Yields on Nigerian Treasury bills slipped marginally as strong demand for the naira continued to dominate activity in the secondary market, reshaping investor expectations around possible rate cuts in the near term.
Market analysts told BizWatch Nigeria that investors have been expanding their positions in Treasury instruments despite the sizable volume of auction supply seen in recent weeks. Banks, in particular, are ramping up exposure to interest-bearing securities in an effort to strengthen earnings.
The ongoing rally in Treasury bill instruments has also been fuelled by excess liquidity circulating within the financial system. Fixed-income experts noted that yields on Nigerian Treasury bills are likely to maintain a downward trajectory throughout the fourth quarter, supported by easing inflation and a firmer naira, which continue to enhance appetite for short-dated government securities.
Last week, bullish sentiment dominated the Treasury bill market, aided by strong system liquidity and growing expectations of a rate cut following Nigeria’s October inflation print of 16.05% year-on-year, down from 18.02% in September.
Cordros Capital reported that average yields across the entire Treasury bills curve fell by 23 basis points week-on-week to 19.1%. Segment-wise, Nigerian Treasury bills yields dropped by 3 basis points to 17.0%, while OMO yields declined by 26 basis points to settle at 21.5%.
During the most recent primary market auction, the Central Bank of Nigeria (CBN) floated a total of N700 billion worth of Treasury bills—N100 billion for 91-day paper, N150 billion for 182-day, and N450 billion for 364-day instruments.
Demand remained extremely strong, with total subscriptions reaching N1.29 trillion, significantly above the amount on offer. Ultimately, the CBN allotted N1.09 trillion at unchanged stop rates of 15.30%, 15.50%, and 16.04%, reflecting sustained investor confidence at current pricing levels.
MarketForces Africa also reported that the CBN launched an OMO auction on Tuesday, offering N600 billion across the 173-day and 182-day papers. The auction attracted N3.77 trillion in bids, with N2.98 trillion allotted, representing a bid-to-cover ratio of 1.3x. OMO bills with 173 days to maturity cleared at 20.54%, while the 182-day tenor was priced at 20.55%.
A second OMO auction conducted the next day featured another N600 billion in offer across 174-day and 188-day maturities, with N903.35 billion allotted at stop rates of 20.45% and 20.54%, respectively.

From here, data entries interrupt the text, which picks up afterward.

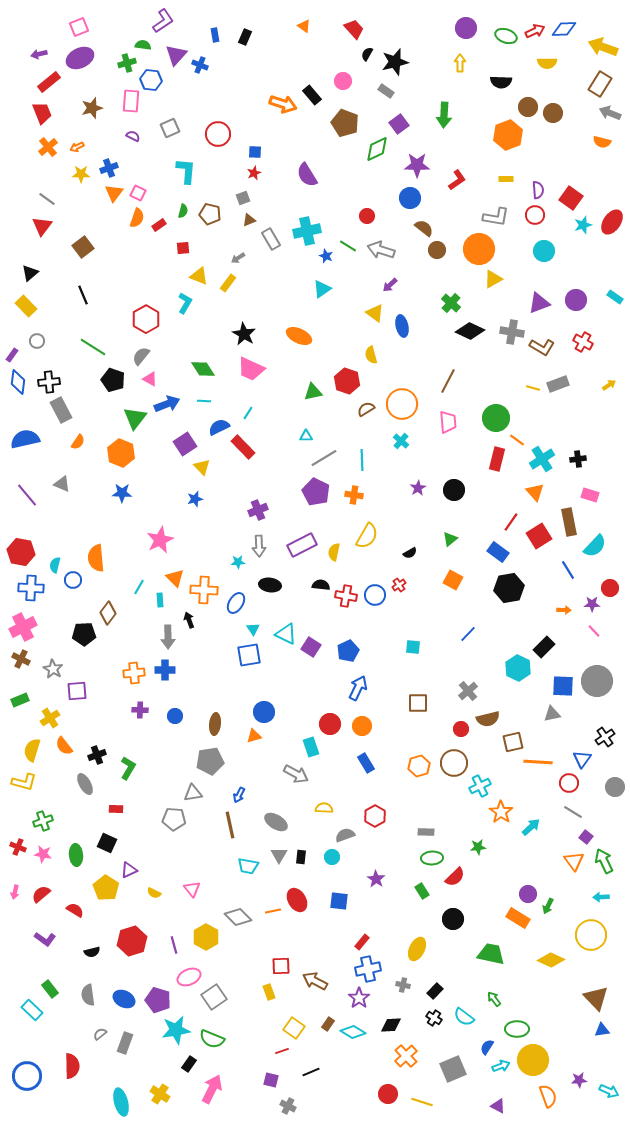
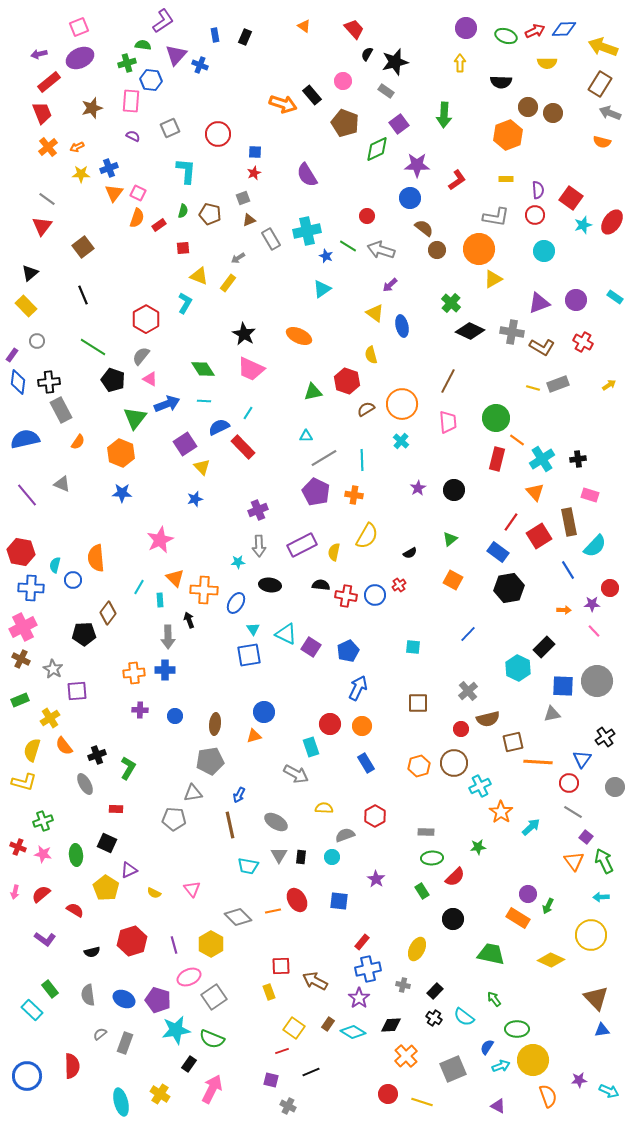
yellow hexagon at (206, 937): moved 5 px right, 7 px down
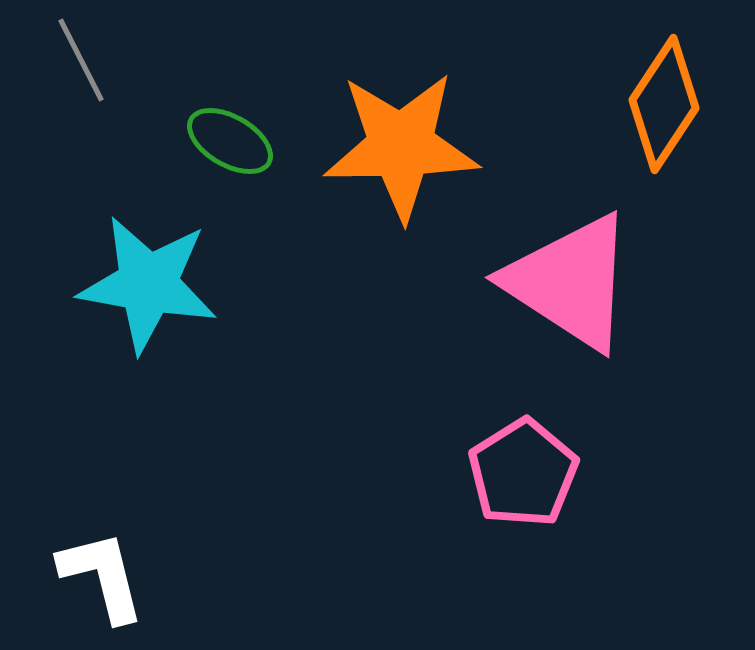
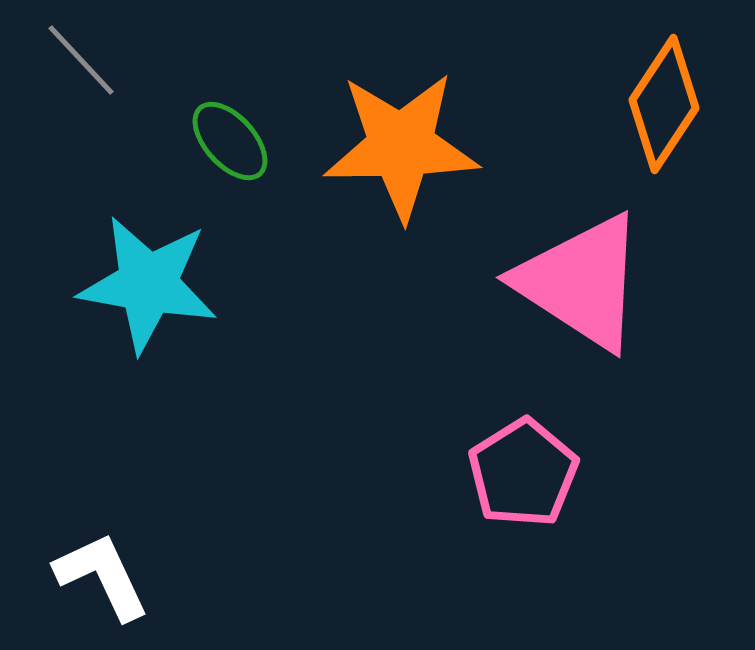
gray line: rotated 16 degrees counterclockwise
green ellipse: rotated 18 degrees clockwise
pink triangle: moved 11 px right
white L-shape: rotated 11 degrees counterclockwise
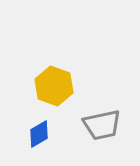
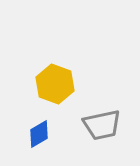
yellow hexagon: moved 1 px right, 2 px up
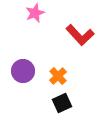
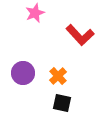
purple circle: moved 2 px down
black square: rotated 36 degrees clockwise
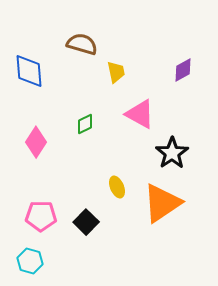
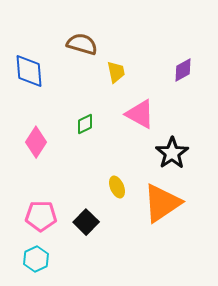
cyan hexagon: moved 6 px right, 2 px up; rotated 20 degrees clockwise
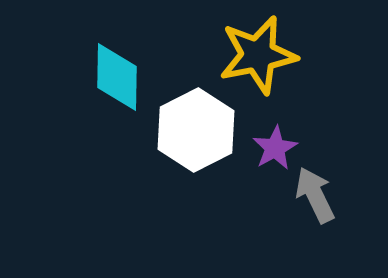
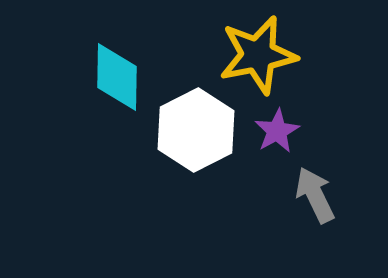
purple star: moved 2 px right, 17 px up
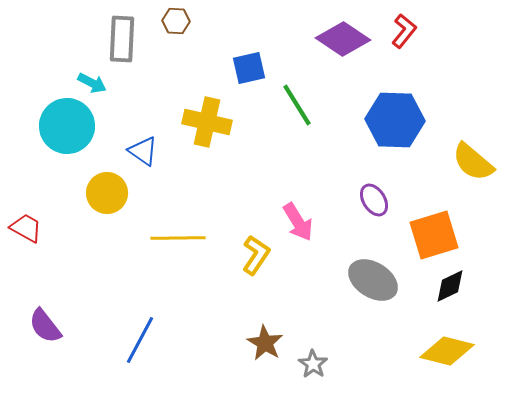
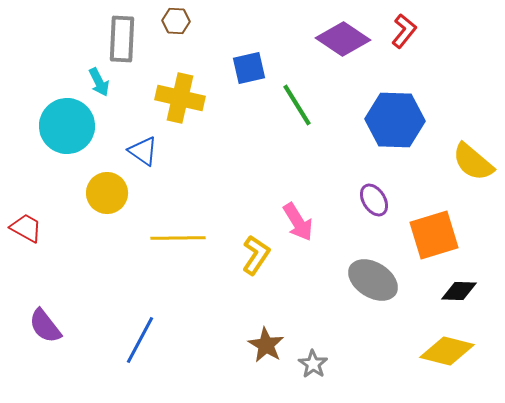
cyan arrow: moved 7 px right, 1 px up; rotated 36 degrees clockwise
yellow cross: moved 27 px left, 24 px up
black diamond: moved 9 px right, 5 px down; rotated 27 degrees clockwise
brown star: moved 1 px right, 2 px down
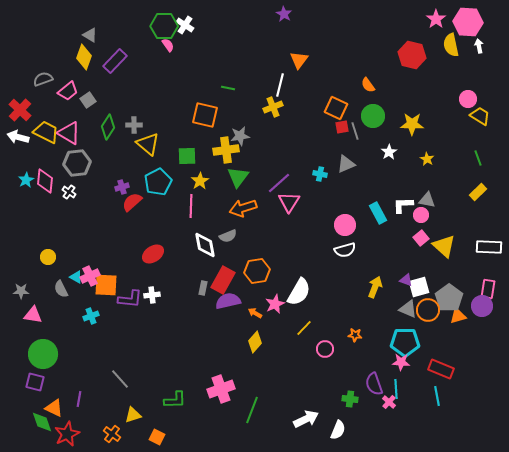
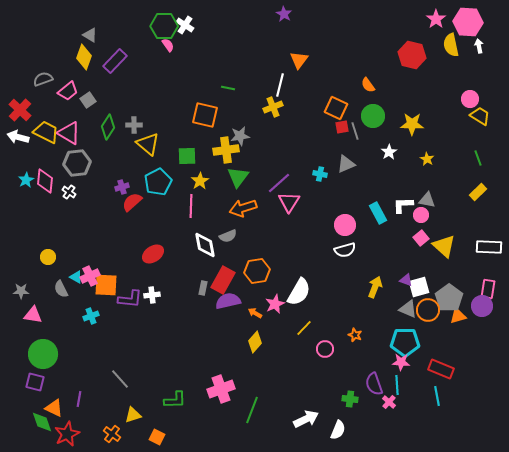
pink circle at (468, 99): moved 2 px right
orange star at (355, 335): rotated 16 degrees clockwise
cyan line at (396, 389): moved 1 px right, 4 px up
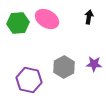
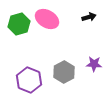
black arrow: rotated 64 degrees clockwise
green hexagon: moved 1 px right, 1 px down; rotated 10 degrees counterclockwise
gray hexagon: moved 5 px down
purple hexagon: rotated 10 degrees clockwise
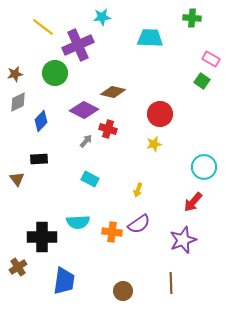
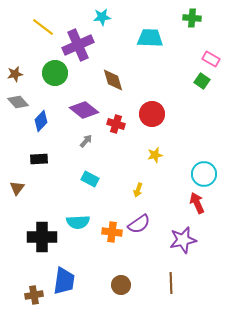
brown diamond: moved 12 px up; rotated 60 degrees clockwise
gray diamond: rotated 75 degrees clockwise
purple diamond: rotated 12 degrees clockwise
red circle: moved 8 px left
red cross: moved 8 px right, 5 px up
yellow star: moved 1 px right, 11 px down
cyan circle: moved 7 px down
brown triangle: moved 9 px down; rotated 14 degrees clockwise
red arrow: moved 4 px right, 1 px down; rotated 115 degrees clockwise
purple star: rotated 8 degrees clockwise
brown cross: moved 16 px right, 28 px down; rotated 24 degrees clockwise
brown circle: moved 2 px left, 6 px up
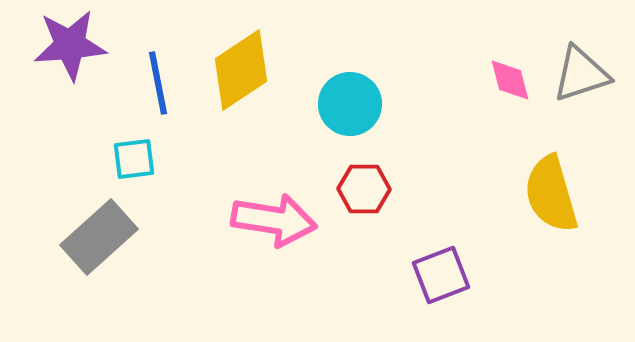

Fixed-income analysts at Cordros said next week’s market performance will be influenced by the outcome of the Monetary Policy Committee (MPC) meeting scheduled for November 24–25, where they expect a further 100 basis-point reduction in the MPR to 26.0%.
Cowry Asset analysts added that liquidity conditions are expected to remain slightly positive due to an OMO maturity of N489.37 million and coupon inflows of N15 billion from FGN bonds.
Despite that, the Treasury bill market may open slightly bearish as investors adjust to last week’s yield movements, particularly in the absence of fresh primary market issuance.
With month-end drawing closer, portfolio managers may become more active in the mid-curve—especially on March and April maturities—as they position for liquidity needs tied to cyclical cash demands.